[Opening Information supplied section]

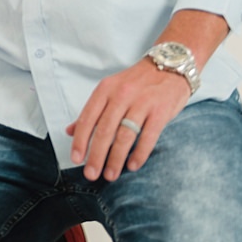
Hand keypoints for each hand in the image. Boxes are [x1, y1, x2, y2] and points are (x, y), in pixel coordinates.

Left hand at [65, 60, 191, 180]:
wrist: (170, 66)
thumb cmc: (137, 82)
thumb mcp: (110, 90)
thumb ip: (92, 111)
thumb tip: (70, 131)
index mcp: (105, 90)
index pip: (87, 119)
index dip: (80, 141)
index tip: (76, 159)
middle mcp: (121, 95)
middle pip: (104, 130)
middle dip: (96, 156)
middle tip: (91, 174)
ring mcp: (142, 102)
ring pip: (125, 135)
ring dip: (116, 159)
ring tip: (110, 175)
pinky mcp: (160, 111)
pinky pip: (148, 136)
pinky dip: (139, 153)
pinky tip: (132, 165)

[Closing Information supplied section]

#### Task details:
The answer must consist of each line from the data that includes the string "hand".

#### Exercise answer:
Hand keypoints for each hand in the image. Boxes are [x1, y1, x2, y2] and points are (x, y), in pixel coordinates.
Left hand at [65, 60, 191, 180]:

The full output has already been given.